Even the county’s largest companies saw strong share appreciation this year, with only Amgen and energy utility Edison International among the 10 largest by market cap not to see double-digit gains for the year.


In fact, Amgen lost ground and that made the biotech-pharmaceutical sector the area’s biggest loser, shedding 16 percent. It joined only five sectors among the 18 different industry categories that comprise the LABJ 200 Index to post negative returns.


Amgen, whose stock gained 24 percent in 2005, was on track to end 2006 down 13 percent.
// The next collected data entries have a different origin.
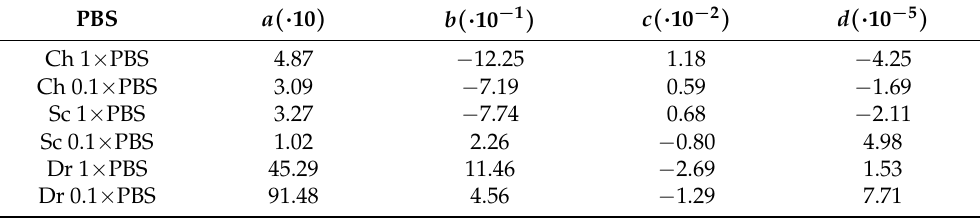
Figure A1. Device sensitivity as a function of the activation percentage. Ten random distributions following ( a ) channel-centered, ( b ) source-shifted and ( c ) drain-shifted cases are considered, fixing the configuration of activated receptors for each P value. Markers account for simulated data, while shaded areas depict σ S and lines correspond to (cid:104) S (cid:105) . Both 1 × PBS (blue) and 0.1 × PBS (red) concentra- tions were simulated. Results obtained for the uniform distribution are depicted by dashed lines. Table A1. Parameters of the fitting curves ζ = a + bP + cP 2 + dP 3 from Figure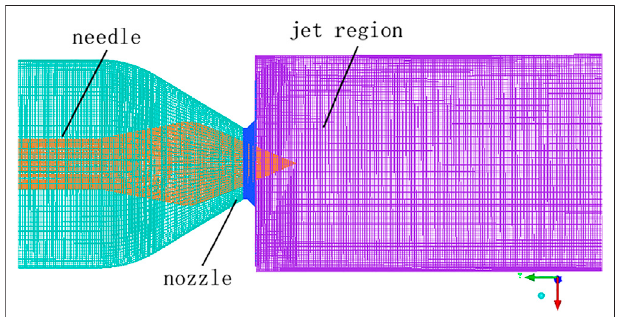
FIGURE 1 | Structure grid of jet mechanism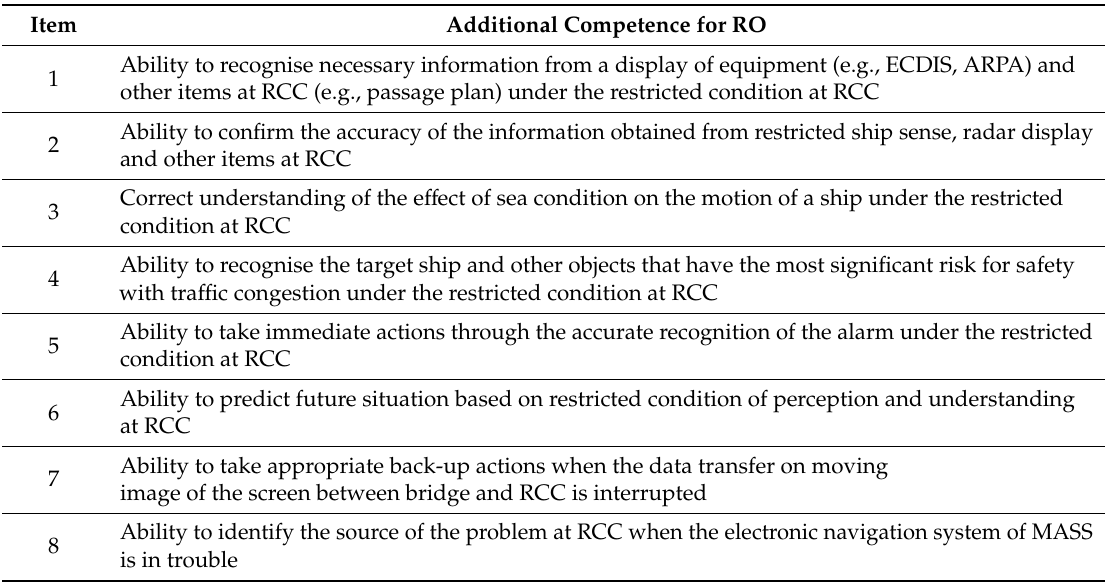
Table 10. Proposed additional competence for RO.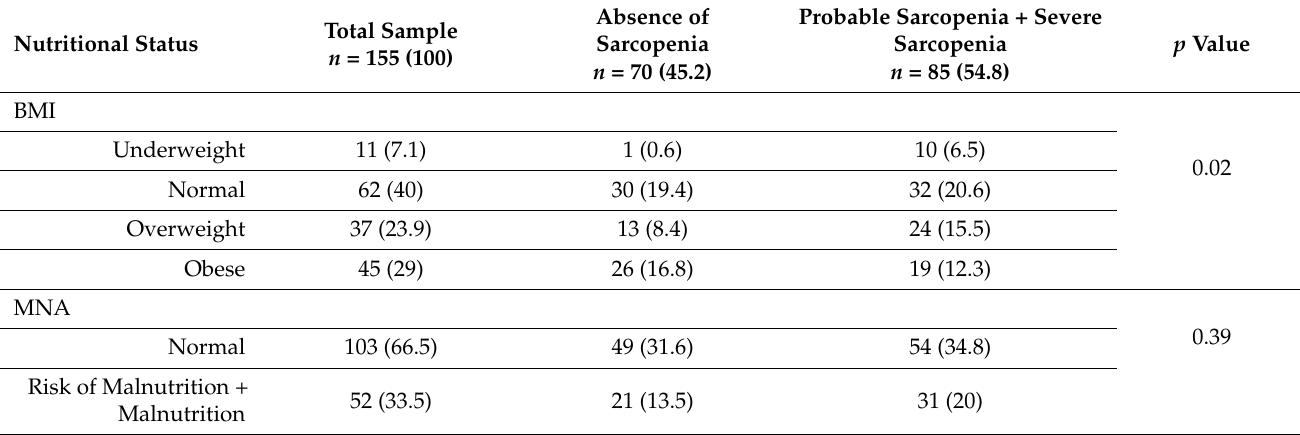
Table 5. Association between sarcopenia and nutritional status according to Body Mass Index and Mini Nutritional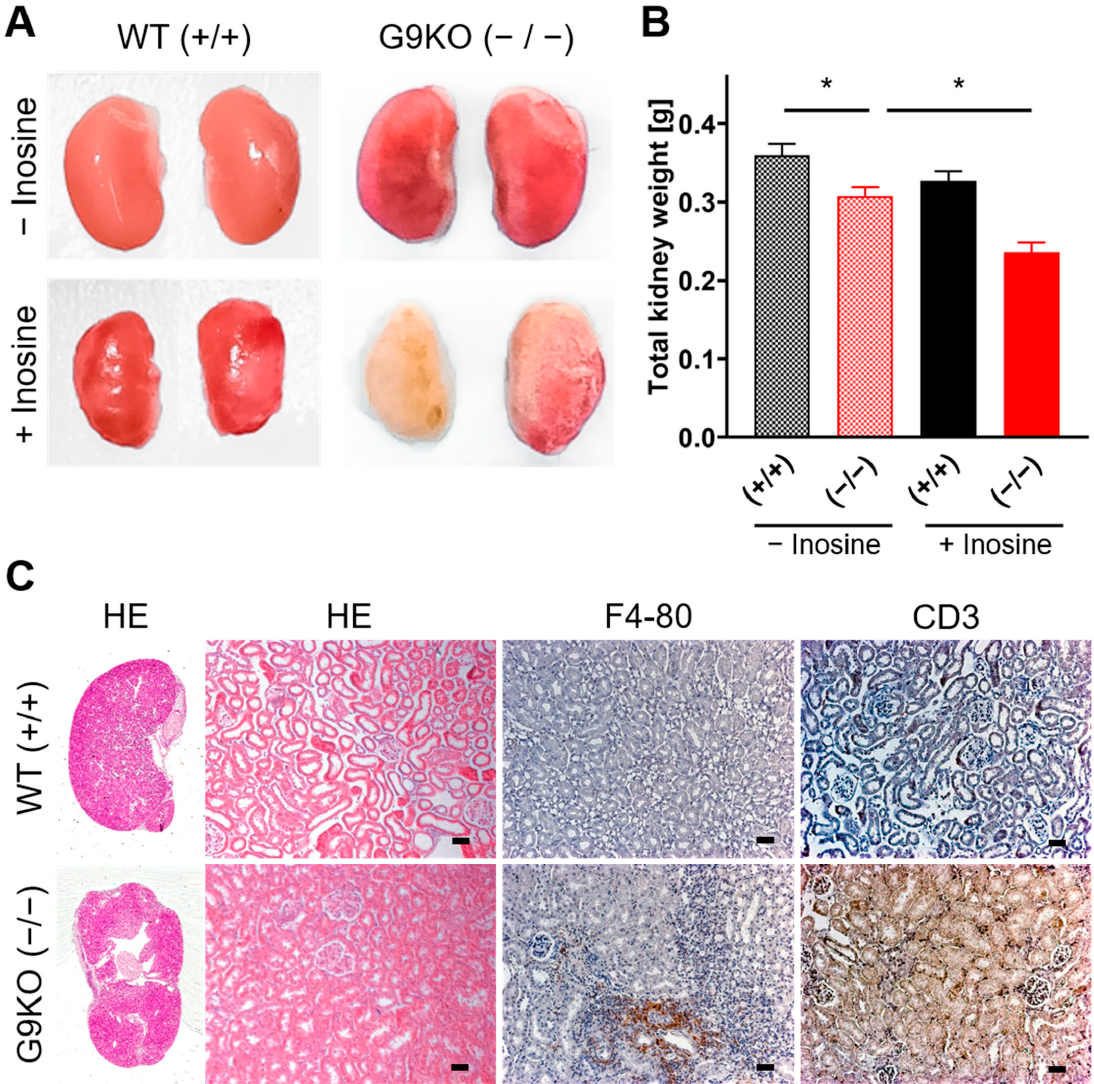
Figure 4. Female kidney status: ( A ) Kidneys isolated at day 70 after birth from WT and G9KO female mice under a control diet and inosine supplementation. Mice show severe morphological changes, which worsen under inosine supplementation. ( B ) Summary of total kidney weight (mean ± SEM) in WT (+/+) and KO ( − / − ) females. Inosine supplementation further reduces kidney weight in G9KO animals. ( C ) HE, F4/80, and CD3 stainings of WT (+/+) and KO ( − / − ) animals exposed to inosine during fetal development. Scale bar: 25 μ m; * p < 0.05. Similarly, homozygous G9KO male kidneys weighed less than those from their WT peers following a diet with or without inosine (Figure 5A): Compared to control males, homozygous KO offspring showed a kidney weight reduction of 18% under the standard chow diet and reduction of 46% under inosine diet (Figure 5B). These kidneys were also characterized by hydronephrosis and by altered histological findings such as tubular at- rophy and interstitial fibrosis in the superficial cortex. Immunohistological staining for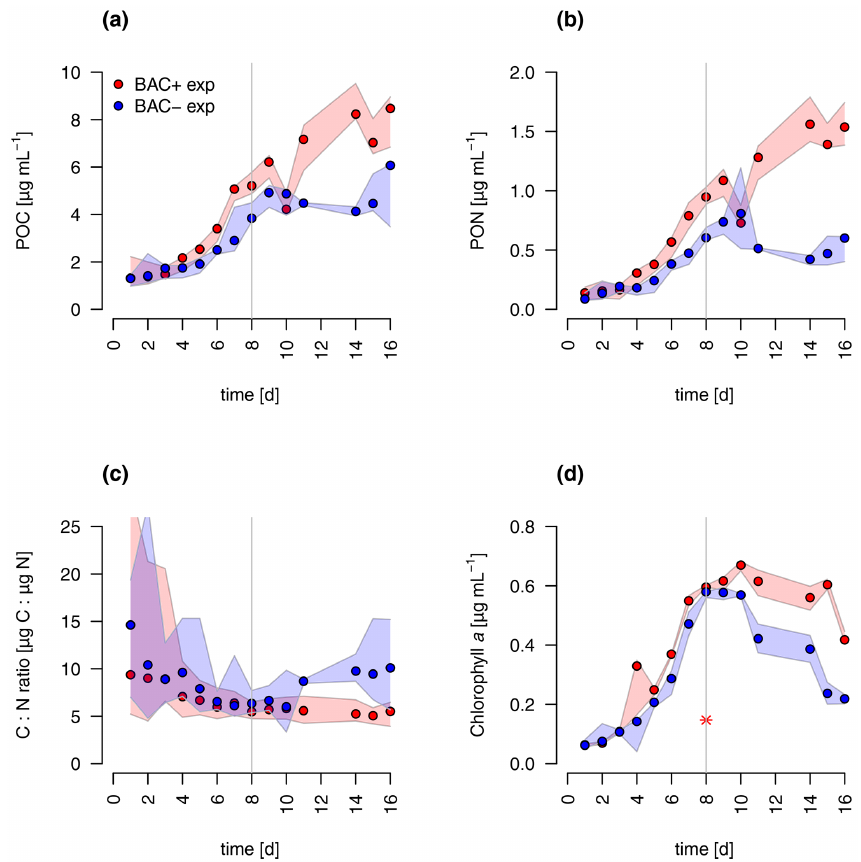
Figure 4. Total particulate organic (a) carbon (POC) (b) nitrogen (PON), (c) C:N ratios, and (d) chlorophyll a concentration in experimental cultures (the asterisk indicates a presumed measurement error). Blue symbols are BAC − cultures and red show BAC + cultures. Circles show median values (blue = BAC − , red = BAC + ) and the colored polygons show the maximum and minimum of measured data ( n = 2–3, Table S2). The grey line indicates the start of the stationary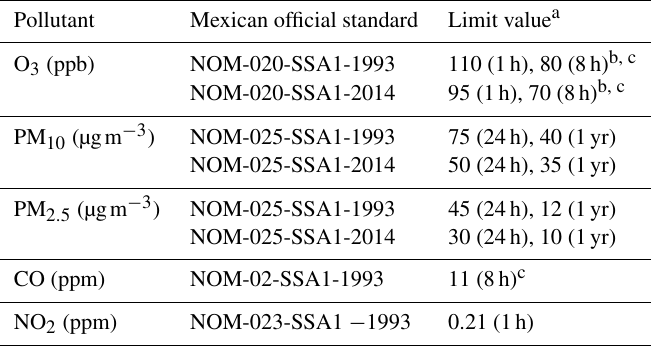
Table 1. Air quality limit values stated in Mexican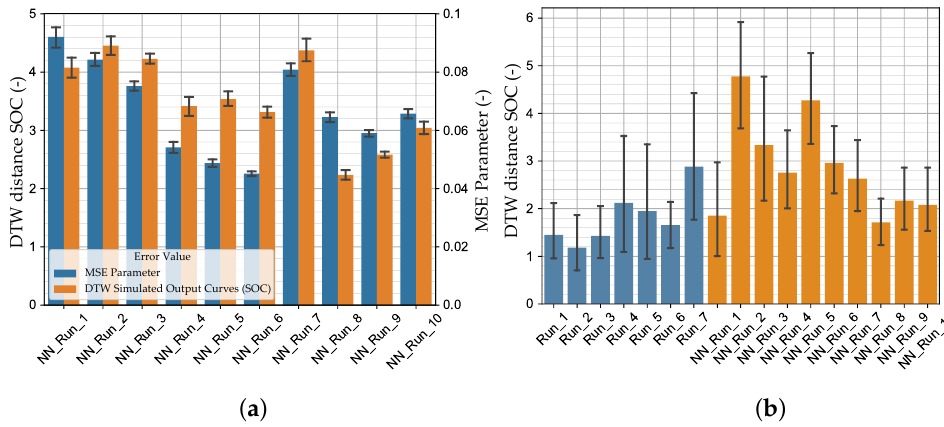
Figure 12. Comparison of the distance measures of ( a ) the NN-based method for the validation dataset and ( b ) the optimization-based and the NN-based method for the virtual experimental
Amgen suffered because it could not meet Wall Street expectations for returns more in line with a small, fast-growing tech than the mid-size pharmaceutical company it has become.


A similar drag on the sector was Abraxis Bioscience Inc., the area’s second largest biotech, whose stock was down 28 percent for the year as the market showed impatience at lagging sales growth for its lead cancer drug.


Only two of 12 companies in the sector drug developer MannKind Corp. and nutritional supplement maker Natrol Inc. saw their stock appreciate during the year. MannKind’s gains this year have largely been driven by heightened expectations for an inhaled insulin system that has yet to receive FDA approval.


Energy and utilities was in the middle of the pack among the sectors, showing a 21 percent growth as a whole.


Occidental Petroleum Corp. was in line with that average, riding the wave of record-high oil prices to end the year just under $50 a share, a 24 percent gain. But energy utility Edison, whose shares rose 34 percent in 2005, saw only 5 percent appreciation in 2006, now trading at around $46.


Edison, the parent of electric utility Southern California Edison, has seen lackluster earnings and faces a variety of risks from rising natural gas prices, a vulnerable regional power grid and potentially costly state regulation of greenhouse gas emissions.